Oh my goodness, 1. Pre booked tickets are the only way to go. The queues were enormous and it was hot. 2. We had planned only a day at three of the museums on ‘museum island’ but we could have easily spent a week. They were brilliantly curated; intelligent, logical and creative all at once. I did feel like I needed a palate cleanser at the end of the second museum, maybe some ‘spongebob’ at intermission would have allowed some absorption time. My thoughts were awash in a veritable sea of fascinating facts. Unfortunately I fear most of the newly acquired knowledge was lost just as quickly, out the overflow of a fully saturated brain. Nonetheless, I loved it, I think we all loved it, although the others were sitting when I finally emerged from the last museum...maybe I was too dumb to realise I was passed the point comprehension if not appreciation.
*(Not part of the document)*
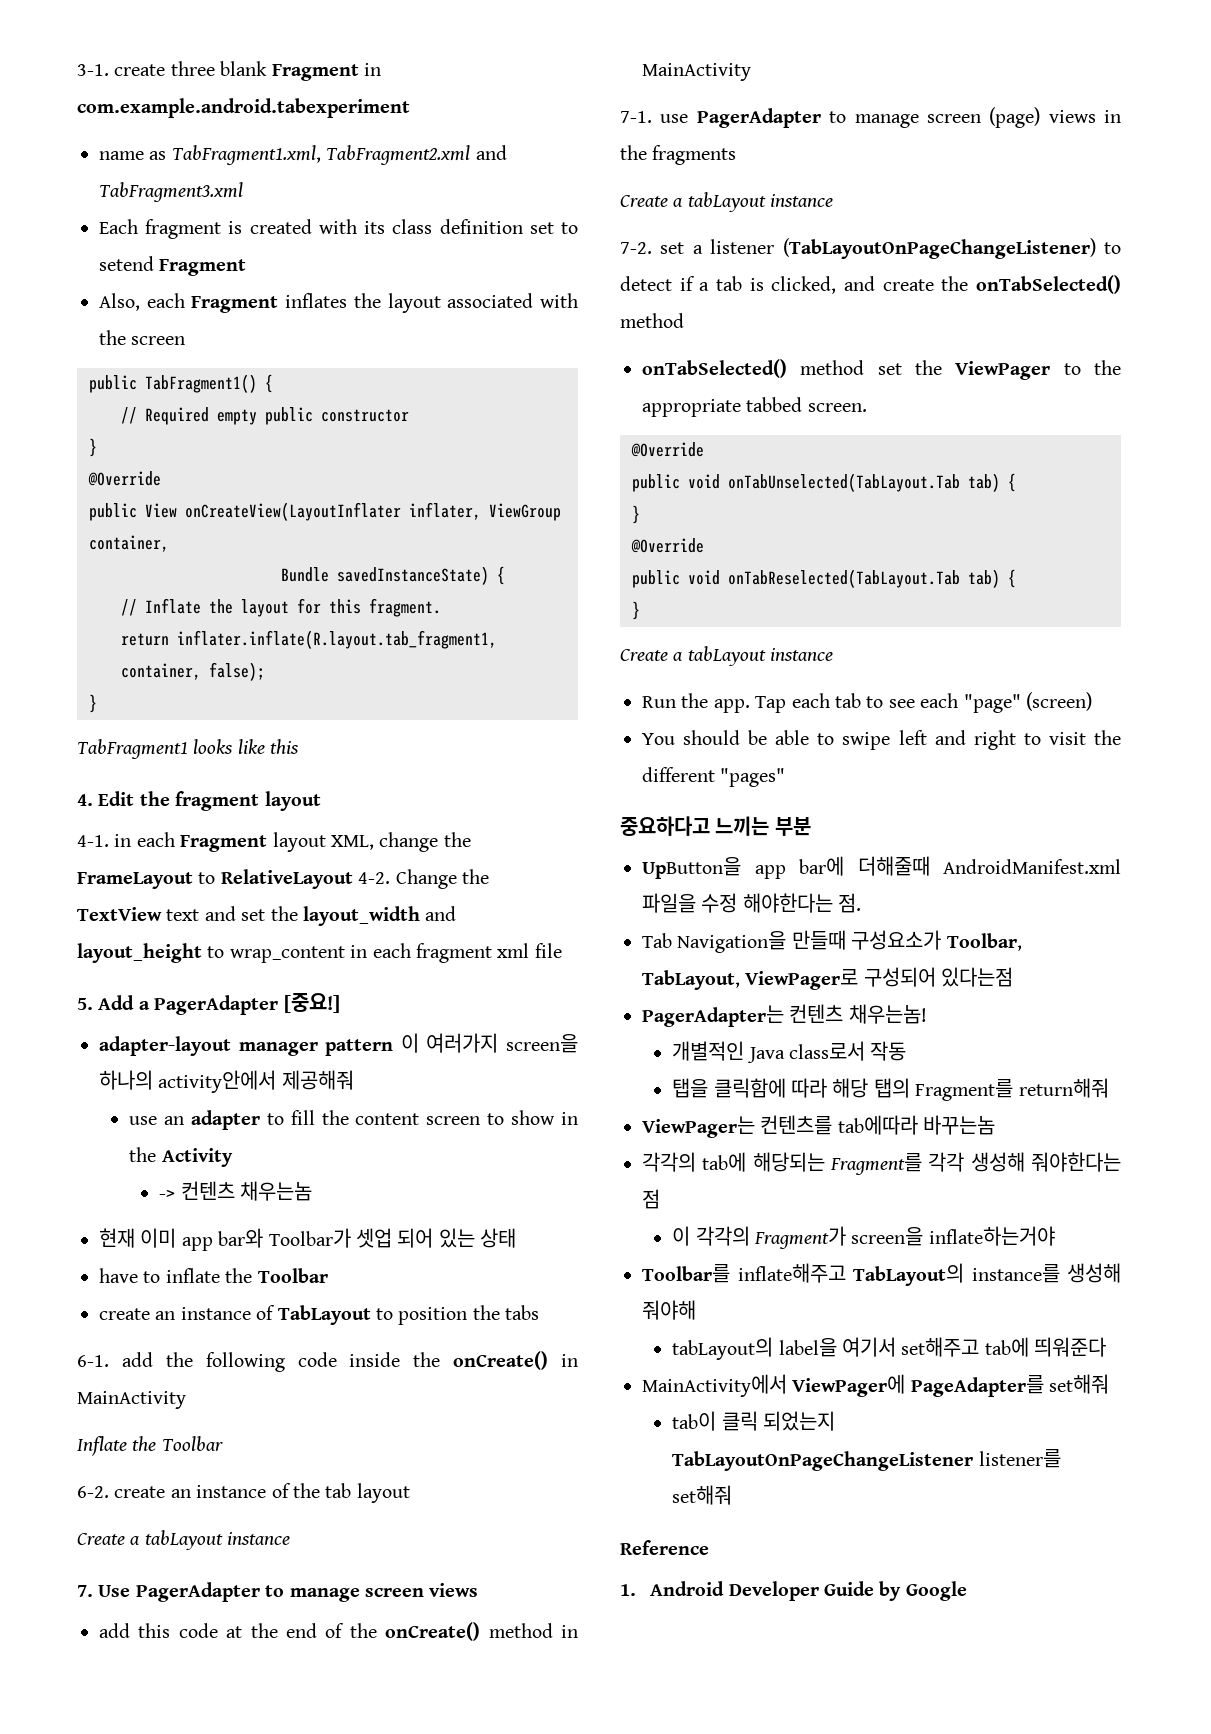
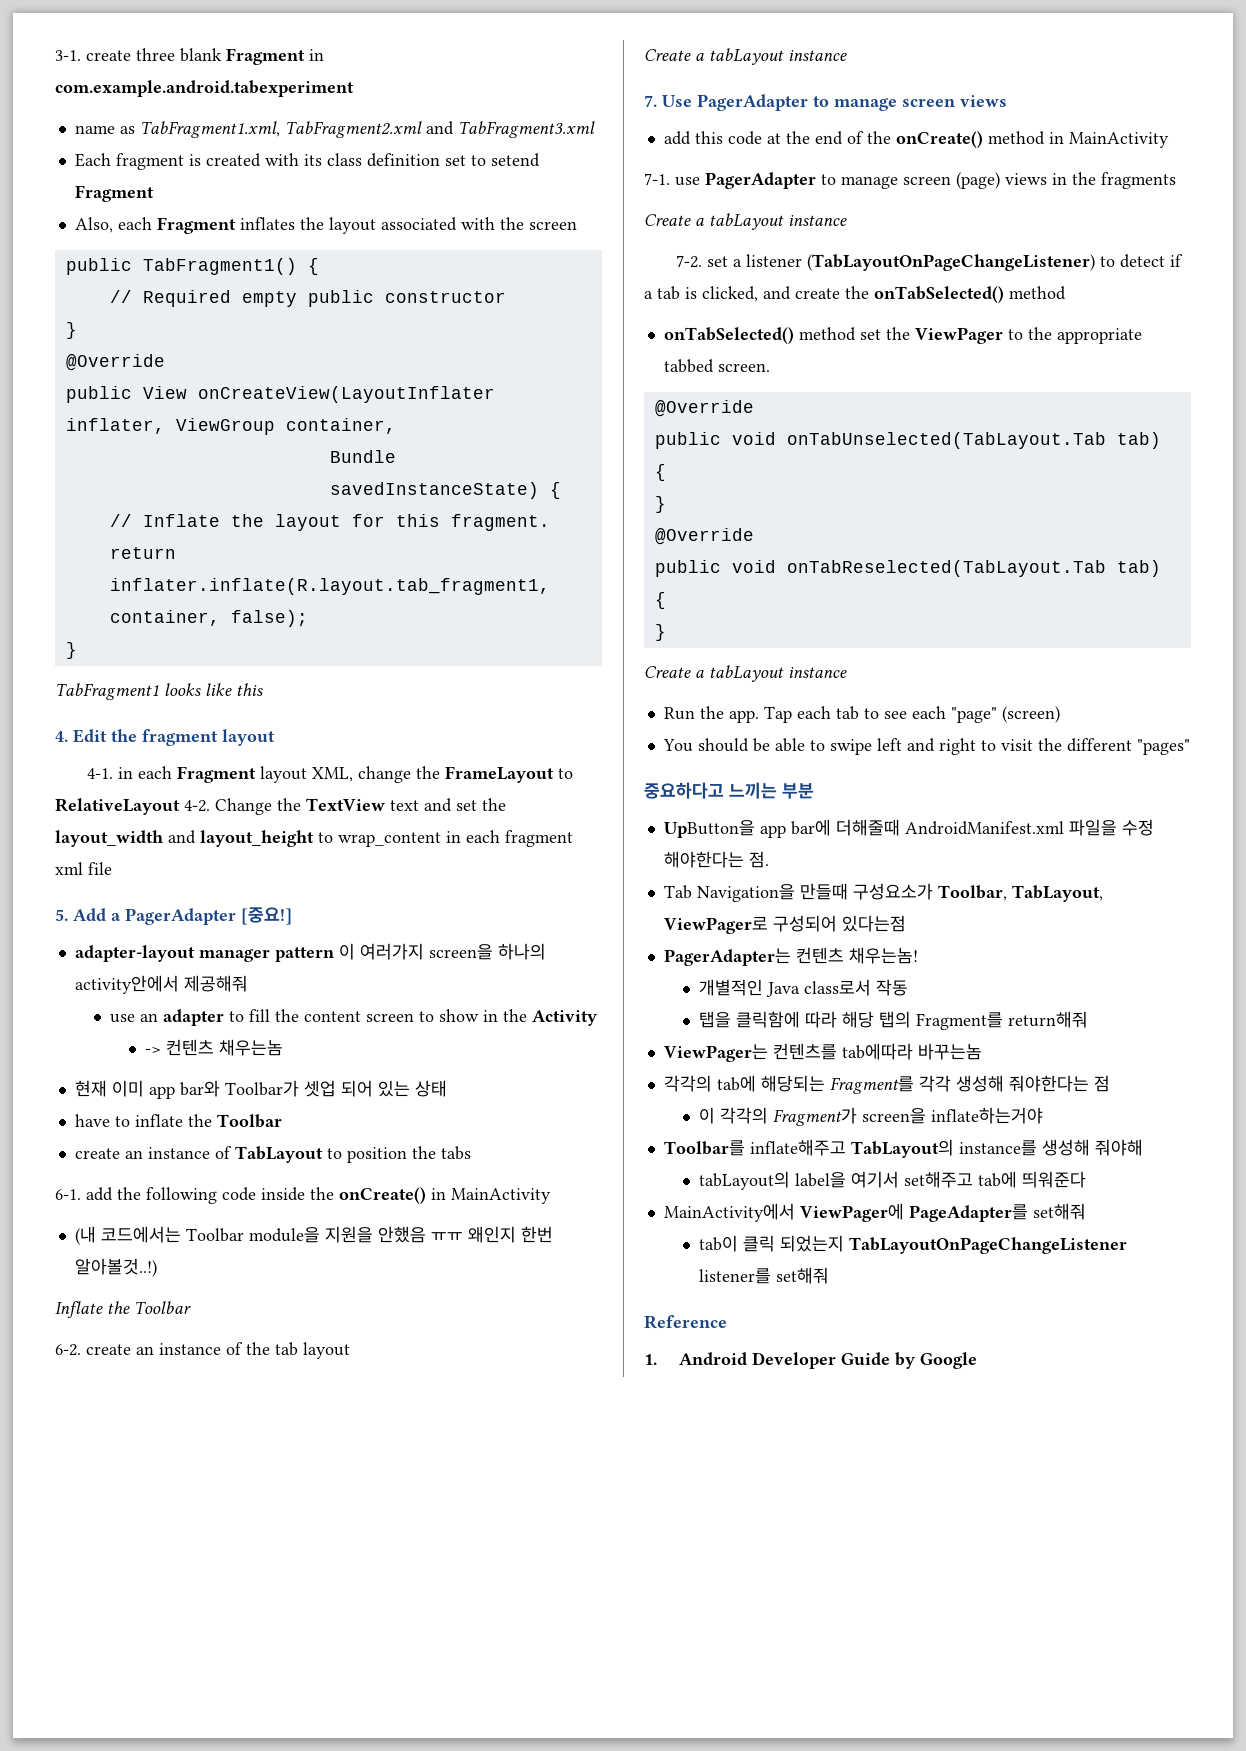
(186, 1400) none -> [74,1226,553,1245] [74,1258,157,1277] // (내 코드에서는 Toolbar module을 지원을 안했음 ㅠㅠ 왜인지 한번 알아볼것..!)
There were a couple of things I really appreciated in Berlin, the main one being how sensitively they dealt with post war reconstruction. Much of the work was late in starting, certainly not the 40/50’s. They seemed to have had time to digest and live with the ravages of war and were anxious not to dismiss or forget it with a clean concrete slate. Repairs were done with a clear line between old and new, neither one without its own beauty be it honesty or ornamentation.

We were enthralled by the obvious sprays of bullet holes in the walls of significant buildings, from the Reichstag to the Berliner dome. The city’s scars illustrated ghostly vivid pictures of the battles past.





My biggest gripe would be the hollow hoards of ‘insta-twits’. Id centric, ignorant and oblivious to all around them. Anxious for the perfect selfie, they dominate iconic sites, pouting, pinching, flicking, smiling overtly then enigmatically with each click. This is no ten second endeavour, I waited over ten minutes while a group of girls took turns to parade their catalogue of memes for an ‘insta’ worthy shot. Perhaps they thought the gathering crowds were for them not the famous art they were obscuring. So frustrating!